* _JOB ITEM_:
Leave the pictures behind and repeat all the entries exactly.

* _Saved entries_:
....

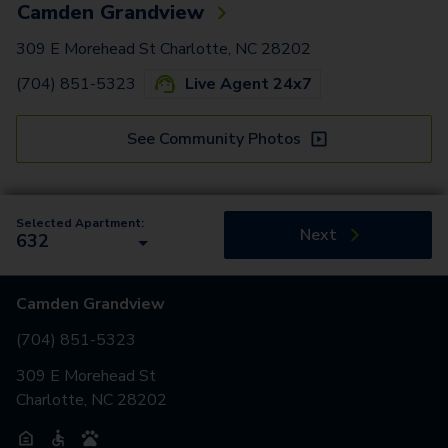
Camden Grandview
309 E Morehead St Charlotte, NC 28202
(704) 851-5323
Live Agent 24x7
See Community Photos
Selected Apartment:
Next
632
Camden Grandview
(704) 851-5323
309 E Morehead St
Charlotte, NC 28202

....

* _RESULT BELOW_:
Camden Grandview
309 E Morehead St Charlotte, NC 28202
(704) 851-5323
Live Agent 24x7
See Community Photos
Selected Apartment:
Next
632
Camden Grandview
(704) 851-5323
309 E Morehead St
Charlotte, NC 28202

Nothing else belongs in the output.